De leur côté, les entreprises de service d’eau potable sont de plus en plus présentes dans le traitement des eaux usées et commencent à s’intéresser, par ce biais, aux eaux de synthèse et aux eaux purifiées. Elles pourraient, à l’avenir, vouloir se tailler des marchés dans le secteur des boissons gazéifiées, dont les « empereurs-gardiens » sont Coca-Cola et Pepsi-Cola. L’émergence de conglomérats « multi-utilities » à l’échelle mondiale ne fera qu’accélérer les logiques d’intégration et d’affrontement, si les pouvoirs publics nationaux et internationaux abandonnent l’eau aux « lois » du marché et de la concurrence.
Un bien patrimonial

Que restera-t-il, dans ces conditions, du droit à la vie qu’est le droit d’accès à l’eau pour toute personne et toute communauté humaine ? Que restera-t-il aussi de l’intérêt général de la collectivité et de la cohésion sociale et territoriale ? Certes, l’étatisation de l’eau par des pouvoirs publics dictatoriaux, expansionnistes, militaristes ou corrompus est autant à rejeter que la marchandisation, la privatisation et l’intégration oligopolistique mondiale. C’est pourquoi il est urgent de définir et de mettre en place, par un contrat mondial (6), un nouveau service public, aux différents niveaux territoriaux, de ce bien commun patrimonial de l’humanité. En commençant par l’Europe, où les collectivités doivent assurer non seulement les fonctions d’orientation et de contrôle de la propriété et des services d’eau (dans une logique de développement durable de la société et pas seulement de l’environnement), mais aussi leur gestion directe. Se réapproprier des connaissances, des savoir-faire, des métiers, des technologies, des capacités d’évaluation des choix devient indispensable et requiert une forte mobilisation des citoyens. Le fait que l’association Attac commence à manifester, dans ses actions, un intérêt croissant pour l’eau est un signe prometteur (7).
Riccardo Petrella.

Riccardo Petrella
Professeur à l’Université catholique de Louvain (Belgique), auteur de Désir d’humanité. Le droit de rêver, éditions Labor, Bruxelles, 2004.

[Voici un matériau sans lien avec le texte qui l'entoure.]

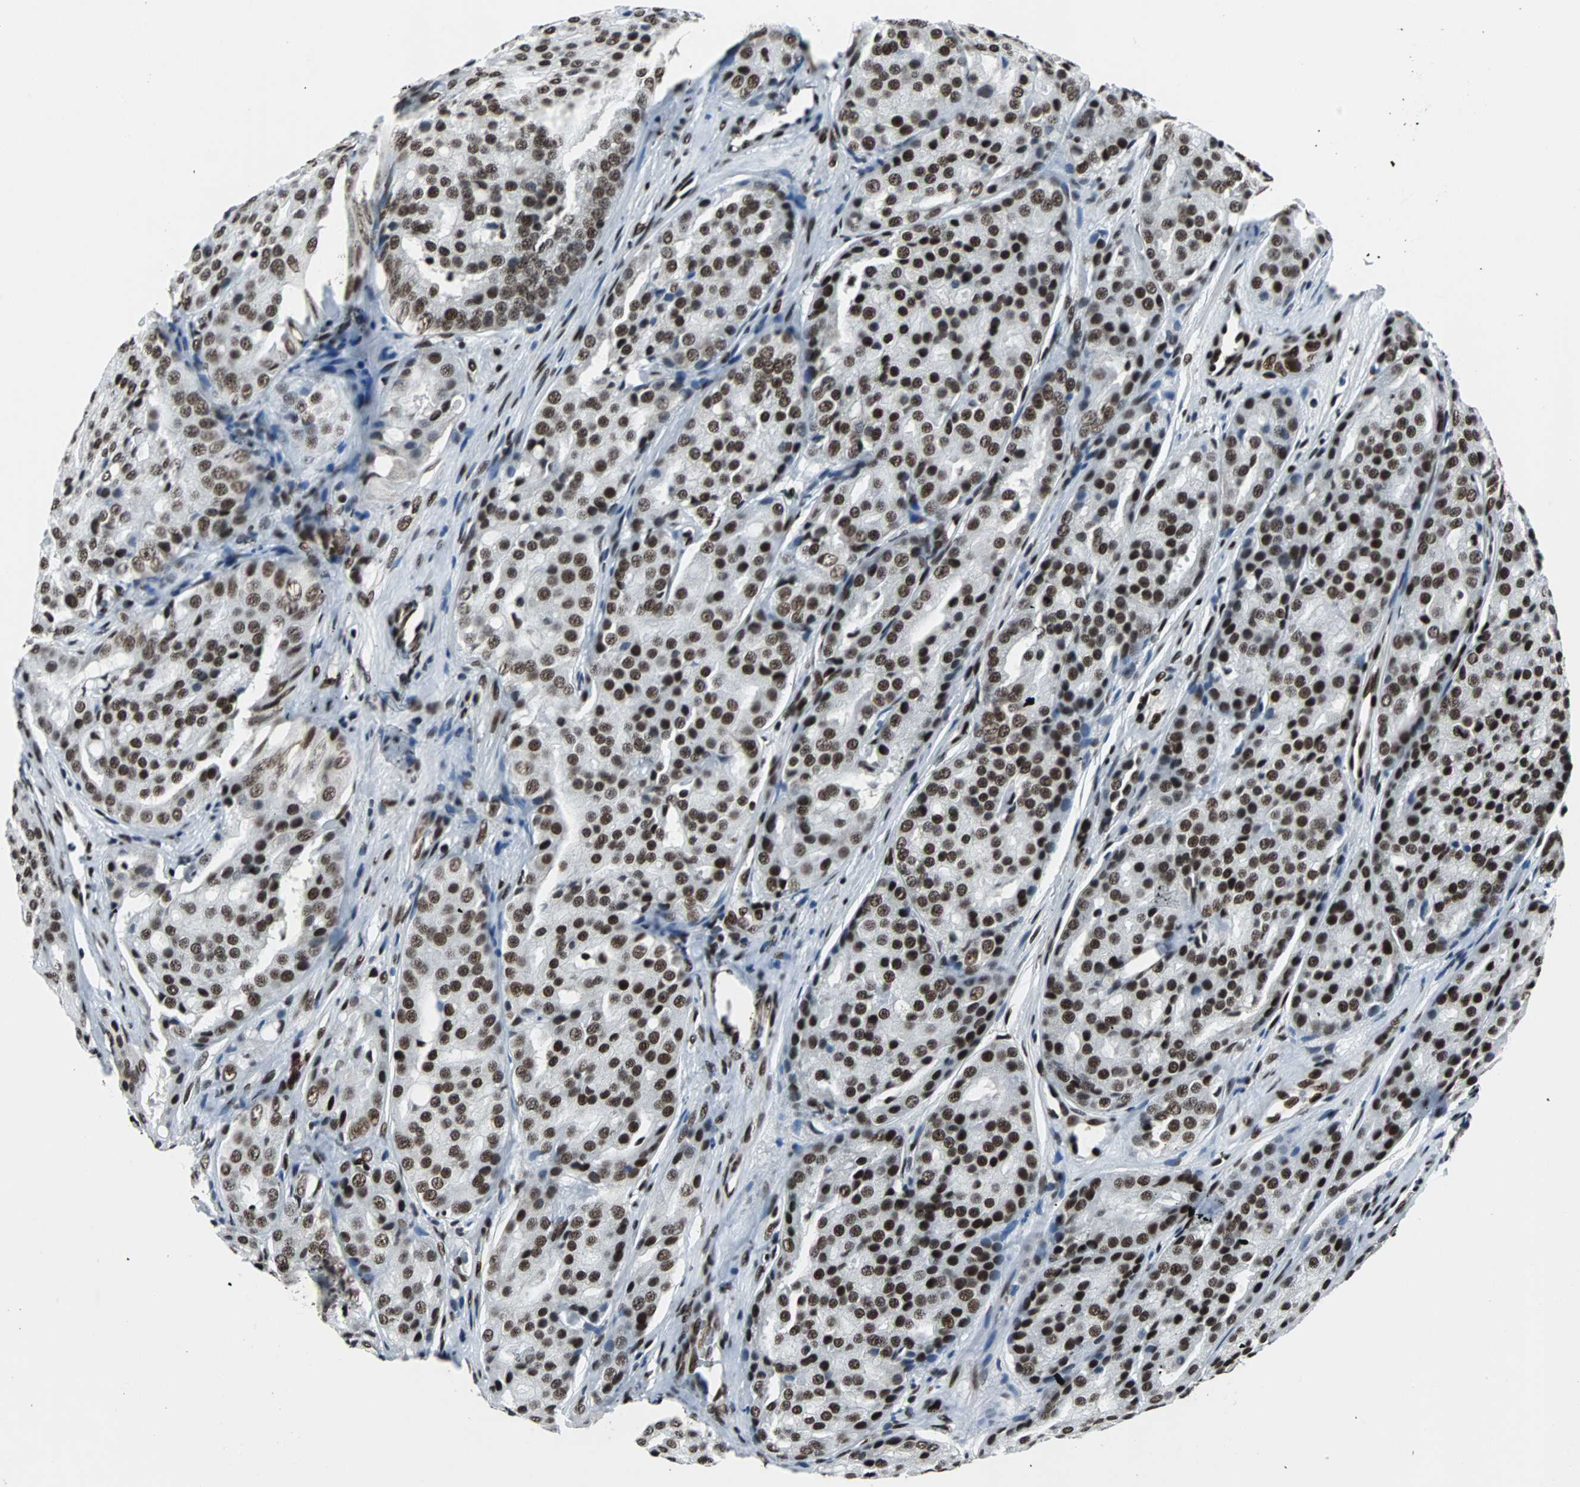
{"staining": {"intensity": "strong", "quantity": ">75%", "location": "nuclear"}, "tissue": "prostate cancer", "cell_type": "Tumor cells", "image_type": "cancer", "snomed": [{"axis": "morphology", "description": "Adenocarcinoma, High grade"}, {"axis": "topography", "description": "Prostate"}], "caption": "High-magnification brightfield microscopy of prostate adenocarcinoma (high-grade) stained with DAB (brown) and counterstained with hematoxylin (blue). tumor cells exhibit strong nuclear expression is identified in about>75% of cells.", "gene": "MEF2D", "patient": {"sex": "male", "age": 64}}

(1) A partir de son texte « fondateur » de 1993 : Banque mondiale, Gestion des ressources en eau, Washington, 1993.

(2) Lire Messages to Initiate Consultations for the World Water Vision, World Water Council, c/o Unesco, Paris, mars 1999.

(3) A consulter sur le site www.worldwaterforum. org

(4) Pour une critique de l’exportation de l’eau, lire Maude Barlow, Blue Gold.

The Global Water Crisis and the Commodification of the World’s Water Supply, International Forum on Globalisation, San Francisco, juin 1999.

(5) A cet égard, on pourra se reporter à La Charte sociale de l’eau, rédigée par l’Académie de l’eau, en France, ainsi qu’aux travaux de la commission « eau et éthique » de l’Unesco.

(6) Lire Riccardo Petrella, « Pour un contrat mondial de l’eau », Le Monde diplomatique, novembre 1997.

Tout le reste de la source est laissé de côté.